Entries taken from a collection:
== Segment start ==

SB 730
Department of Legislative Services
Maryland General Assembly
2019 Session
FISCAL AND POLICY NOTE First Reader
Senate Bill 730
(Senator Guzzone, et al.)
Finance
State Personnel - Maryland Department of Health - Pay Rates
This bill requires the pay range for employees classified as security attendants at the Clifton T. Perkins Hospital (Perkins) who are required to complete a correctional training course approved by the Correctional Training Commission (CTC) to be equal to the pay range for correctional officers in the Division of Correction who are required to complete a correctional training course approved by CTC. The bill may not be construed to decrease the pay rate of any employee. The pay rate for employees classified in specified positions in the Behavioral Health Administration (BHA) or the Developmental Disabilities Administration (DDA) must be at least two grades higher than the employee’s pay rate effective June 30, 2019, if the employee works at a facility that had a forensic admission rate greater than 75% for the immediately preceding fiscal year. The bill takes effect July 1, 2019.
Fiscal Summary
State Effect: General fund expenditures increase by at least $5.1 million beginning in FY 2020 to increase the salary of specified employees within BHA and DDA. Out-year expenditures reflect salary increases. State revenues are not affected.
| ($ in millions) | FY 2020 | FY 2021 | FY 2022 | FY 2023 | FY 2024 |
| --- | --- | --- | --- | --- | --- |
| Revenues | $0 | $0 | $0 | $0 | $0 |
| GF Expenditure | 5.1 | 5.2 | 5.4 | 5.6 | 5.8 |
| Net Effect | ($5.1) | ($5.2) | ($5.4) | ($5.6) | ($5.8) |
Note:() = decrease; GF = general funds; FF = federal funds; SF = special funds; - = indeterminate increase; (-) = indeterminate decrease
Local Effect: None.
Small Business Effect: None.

== Segment end ==

ACTIVITY:
Repeat the full set of records exactly.

ANSWER TO THE EXERCISE:
SB 730
Department of Legislative Services
Maryland General Assembly
2019 Session
FISCAL AND POLICY NOTE First Reader
Senate Bill 730
(Senator Guzzone, et al.)
Finance
State Personnel - Maryland Department of Health - Pay Rates
This bill requires the pay range for employees classified as security attendants at the Clifton T. Perkins Hospital (Perkins) who are required to complete a correctional training course approved by the Correctional Training Commission (CTC) to be equal to the pay range for correctional officers in the Division of Correction who are required to complete a correctional training course approved by CTC. The bill may not be construed to decrease the pay rate of any employee. The pay rate for employees classified in specified positions in the Behavioral Health Administration (BHA) or the Developmental Disabilities Administration (DDA) must be at least two grades higher than the employee’s pay rate effective June 30, 2019, if the employee works at a facility that had a forensic admission rate greater than 75% for the immediately preceding fiscal year. The bill takes effect July 1, 2019.
Fiscal Summary
State Effect: General fund expenditures increase by at least $5.1 million beginning in FY 2020 to increase the salary of specified employees within BHA and DDA. Out-year expenditures reflect salary increases. State revenues are not affected.
| ($ in millions) | FY 2020 | FY 2021 | FY 2022 | FY 2023 | FY 2024 |
| --- | --- | --- | --- | --- | --- |
| Revenues | $0 | $0 | $0 | $0 | $0 |
| GF Expenditure | 5.1 | 5.2 | 5.4 | 5.6 | 5.8 |
| Net Effect | ($5.1) | ($5.2) | ($5.4) | ($5.6) | ($5.8) |
Note:() = decrease; GF = general funds; FF = federal funds; SF = special funds; - = indeterminate increase; (-) = indeterminate decrease
Local Effect: None.
Small Business Effect: None.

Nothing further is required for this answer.